Source document:
- - -

Monday, January 15, 2007

Caravanners

My god, what a bunch of tossers.


Who in their right mind would own a caravan? What possesses somebody to shell out thousands of pounds for a prison cell on wheels, hitch it to the back of the car and drive around towing it until they find a nice muddy field to park it in and then spend the weekend there? Horrendously stupid. What are they? Reincarnated snails or something?


You can always tell when it’s near a bank holiday because all the major roads are full of these sad pathetic wankers pulling along their prized tin-can home at a steady 20mph and phucking up road conditions big time for the rest of us normal people. Now as a matter of routine I always give the caravan owner the finger whenever I manage to overtake them on the road and shout ‘Tosser!’ as loud as I can out of the passenger window. It’s a sort of duty – I’m sure you do the same.


Why are caravans always white? What law says they have to be? I’m not talking about the ‘fixed site’ caravan that can sometimes be a sort of ugly yellow but every caravan I’ve ever seen on the road has been white – not important actually or even mildly interesting. I don't even know why I mentioned it, but perhaps it indicates the total lack of innovation and foresight of the producers and users of caravans and sums them up perfectly.

- - -

Supplied records:
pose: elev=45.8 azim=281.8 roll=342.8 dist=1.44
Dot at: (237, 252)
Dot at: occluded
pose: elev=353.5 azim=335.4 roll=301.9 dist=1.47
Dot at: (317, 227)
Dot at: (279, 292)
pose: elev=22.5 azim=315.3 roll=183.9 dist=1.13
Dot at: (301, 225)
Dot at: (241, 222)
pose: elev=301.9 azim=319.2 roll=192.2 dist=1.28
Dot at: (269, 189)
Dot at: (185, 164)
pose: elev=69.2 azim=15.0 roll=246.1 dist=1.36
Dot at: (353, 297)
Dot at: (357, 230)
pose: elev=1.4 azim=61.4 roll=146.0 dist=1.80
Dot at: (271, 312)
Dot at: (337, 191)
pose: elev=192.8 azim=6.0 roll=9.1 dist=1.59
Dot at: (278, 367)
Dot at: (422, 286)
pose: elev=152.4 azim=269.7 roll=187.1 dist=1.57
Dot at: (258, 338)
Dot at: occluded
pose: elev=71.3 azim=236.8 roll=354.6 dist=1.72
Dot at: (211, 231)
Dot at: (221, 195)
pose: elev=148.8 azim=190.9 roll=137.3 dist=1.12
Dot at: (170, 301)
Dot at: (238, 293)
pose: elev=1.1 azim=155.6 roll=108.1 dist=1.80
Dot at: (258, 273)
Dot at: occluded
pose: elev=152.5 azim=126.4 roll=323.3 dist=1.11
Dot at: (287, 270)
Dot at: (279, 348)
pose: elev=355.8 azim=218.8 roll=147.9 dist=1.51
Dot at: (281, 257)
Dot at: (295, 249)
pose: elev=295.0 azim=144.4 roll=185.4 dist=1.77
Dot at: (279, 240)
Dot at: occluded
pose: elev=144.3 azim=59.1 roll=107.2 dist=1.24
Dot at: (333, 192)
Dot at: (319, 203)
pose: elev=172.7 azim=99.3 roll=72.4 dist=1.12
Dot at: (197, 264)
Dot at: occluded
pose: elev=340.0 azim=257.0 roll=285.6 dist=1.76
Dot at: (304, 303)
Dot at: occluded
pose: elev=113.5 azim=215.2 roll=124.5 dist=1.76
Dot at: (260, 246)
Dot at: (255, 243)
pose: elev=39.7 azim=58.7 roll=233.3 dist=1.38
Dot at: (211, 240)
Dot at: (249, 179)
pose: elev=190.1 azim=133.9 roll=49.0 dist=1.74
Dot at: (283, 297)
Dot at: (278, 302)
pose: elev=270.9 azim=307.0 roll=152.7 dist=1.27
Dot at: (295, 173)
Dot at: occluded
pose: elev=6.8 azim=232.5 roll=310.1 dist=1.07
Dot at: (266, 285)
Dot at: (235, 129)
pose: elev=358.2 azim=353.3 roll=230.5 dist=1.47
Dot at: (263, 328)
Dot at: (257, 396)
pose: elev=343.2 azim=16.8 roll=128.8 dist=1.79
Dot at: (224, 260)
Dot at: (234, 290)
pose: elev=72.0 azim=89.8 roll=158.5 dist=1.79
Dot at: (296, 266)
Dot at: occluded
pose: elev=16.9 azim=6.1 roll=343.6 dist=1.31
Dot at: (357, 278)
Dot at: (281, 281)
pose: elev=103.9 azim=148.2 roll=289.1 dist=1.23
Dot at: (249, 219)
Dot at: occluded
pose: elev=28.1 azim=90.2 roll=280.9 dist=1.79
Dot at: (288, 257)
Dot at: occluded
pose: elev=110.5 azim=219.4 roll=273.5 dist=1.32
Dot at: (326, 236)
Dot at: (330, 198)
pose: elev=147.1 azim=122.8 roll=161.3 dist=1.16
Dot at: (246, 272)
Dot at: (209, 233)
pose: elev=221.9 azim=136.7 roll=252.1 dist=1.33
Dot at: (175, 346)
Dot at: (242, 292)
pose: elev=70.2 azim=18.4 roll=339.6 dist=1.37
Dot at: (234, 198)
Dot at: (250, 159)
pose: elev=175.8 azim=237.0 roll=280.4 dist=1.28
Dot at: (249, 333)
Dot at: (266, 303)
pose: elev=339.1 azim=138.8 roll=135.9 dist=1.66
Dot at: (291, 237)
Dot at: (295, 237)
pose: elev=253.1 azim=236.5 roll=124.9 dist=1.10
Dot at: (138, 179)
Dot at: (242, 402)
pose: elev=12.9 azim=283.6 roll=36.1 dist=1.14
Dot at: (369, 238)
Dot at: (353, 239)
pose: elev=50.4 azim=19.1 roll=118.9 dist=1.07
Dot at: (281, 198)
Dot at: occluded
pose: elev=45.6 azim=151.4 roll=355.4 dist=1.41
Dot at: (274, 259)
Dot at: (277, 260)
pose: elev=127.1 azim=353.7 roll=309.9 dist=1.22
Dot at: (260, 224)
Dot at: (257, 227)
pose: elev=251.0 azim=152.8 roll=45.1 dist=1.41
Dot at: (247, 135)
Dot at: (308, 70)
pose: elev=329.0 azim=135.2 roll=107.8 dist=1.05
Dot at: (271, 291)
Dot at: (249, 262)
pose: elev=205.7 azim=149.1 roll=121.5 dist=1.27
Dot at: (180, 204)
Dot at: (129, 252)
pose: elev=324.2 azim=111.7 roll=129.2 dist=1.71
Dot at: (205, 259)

- - -

Directions:
- 1) Do these statements agree with the blog post about caravanners? Answer yes or no for each, quoting the words of the post that decide it. (a) The writer says every caravan seen on the road has been white. (b) When overtaking a caravan, the writer shouts out of the driver's window. (c) The writer describes caravans being pulled along at a steady 30mph.
- 2) Can you pick up the blog post about caravanners after its last sentence and keep it going?

Outputs in order:
- 1)
(a) Yes: "every caravan I’ve ever seen on the road has been white"
(b) No: "shout ‘Tosser!’ as loud as I can out of the passenger window"
(c) No: "pulling along their prized tin-can home at a steady 20mph"

- 2)
There is a stretch of dual carriageway with a slip road that rises to meet it near where I live in Colchester and as you join the carriageway and look left you can see a very busy caravan site practically under the major carriageway with the slip road towering above it. The caravans are crammed in this small grassy area not more than a few feet apart! No, it's not a Gypsy site either but genuinely used by caravan 'enthusiasts'. Absolutely amazing that people would ever want to go there. Rather than stay at home with all the normal comforts, they choose to take their caravan and slum it in a tin box for a week, with continual deafening road noise, breathing in petrol fumes and staring at the concrete of the underside of the overpass, graffiti and litter! I must take the effort one of these days to pop down to this site and interview some of the caravan owners to ask them what they think they are phucking well doing!

What do caravanners actually do when they arrive happily smiling on site? I’ll tell you what. Exactly the same as they would do if they were at home, only much, much more uncomfortably! How ridiculous.


Save up for a proper holiday you muppits! Don’t waste your time in a cramped up mobile dolls house and pretend that you are enjoying it, I can guarantee it that you are not!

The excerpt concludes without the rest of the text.